◆ Task description ◆
Arrange the items below as a Markdown table with the columns Row and Line, one line per row, starting at the line containing "Check: Measuring cylinder" and running up to and including the last line of the items. Skip blank lines, and leave the pictures out of your answer.

◆ Given records ◆
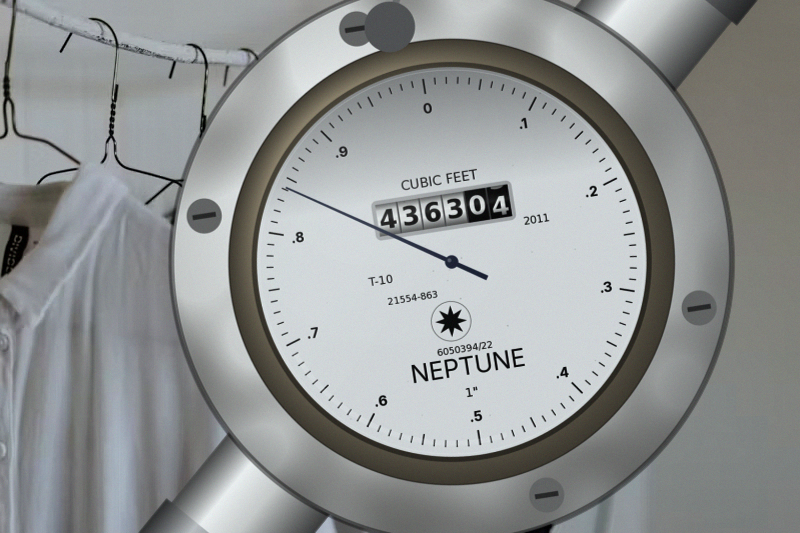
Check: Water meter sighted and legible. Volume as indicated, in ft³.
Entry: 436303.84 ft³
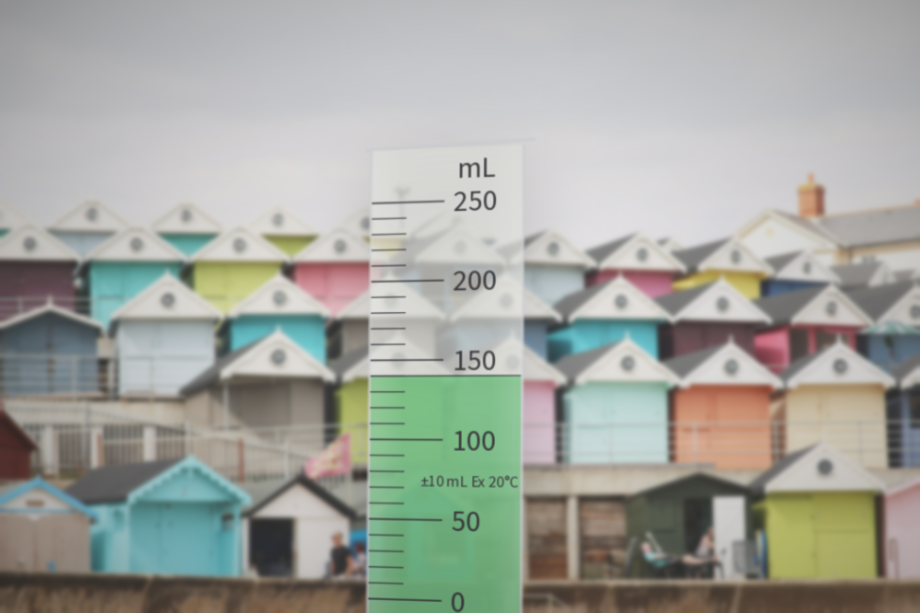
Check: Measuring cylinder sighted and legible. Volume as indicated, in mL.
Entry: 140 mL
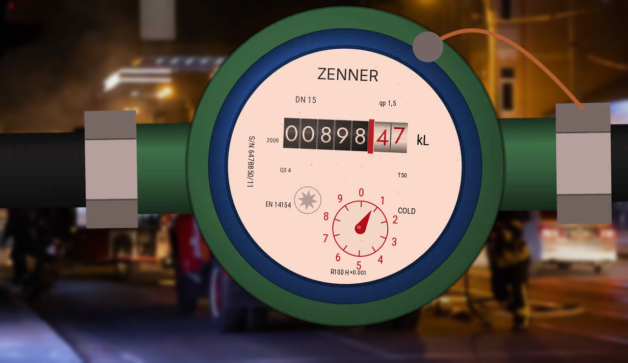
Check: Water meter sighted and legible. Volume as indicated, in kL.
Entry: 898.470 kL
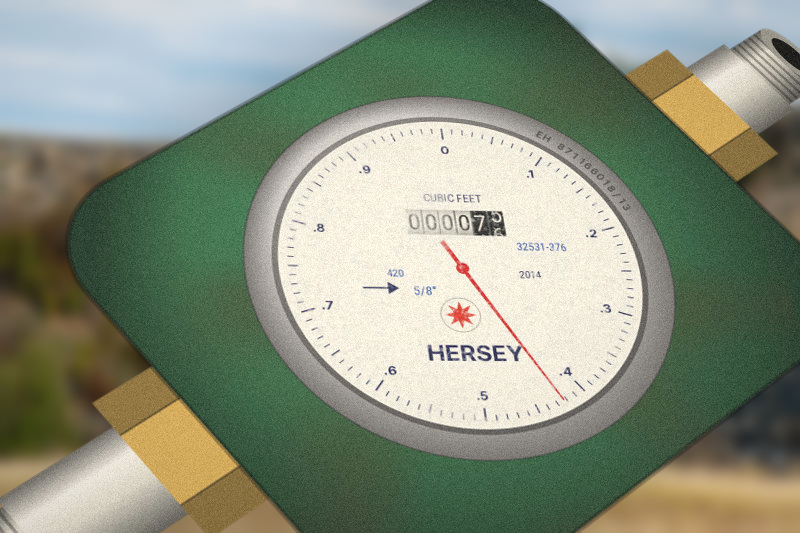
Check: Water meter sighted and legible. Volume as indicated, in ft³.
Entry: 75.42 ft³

◆ Written solution ◆
| Row | Line |
|---|---|
| 1 | Check: Measuring cylinder sighted and legible. Volume as indicated, in mL. |
| 2 | Entry: 140 mL |
| 3 | Check: Water meter sighted and legible. Volume as indicated, in kL. |
| 4 | Entry: 898.470 kL |
| 5 | Check: Water meter sighted and legible. Volume as indicated, in ft³. |
| 6 | Entry: 75.42 ft³ |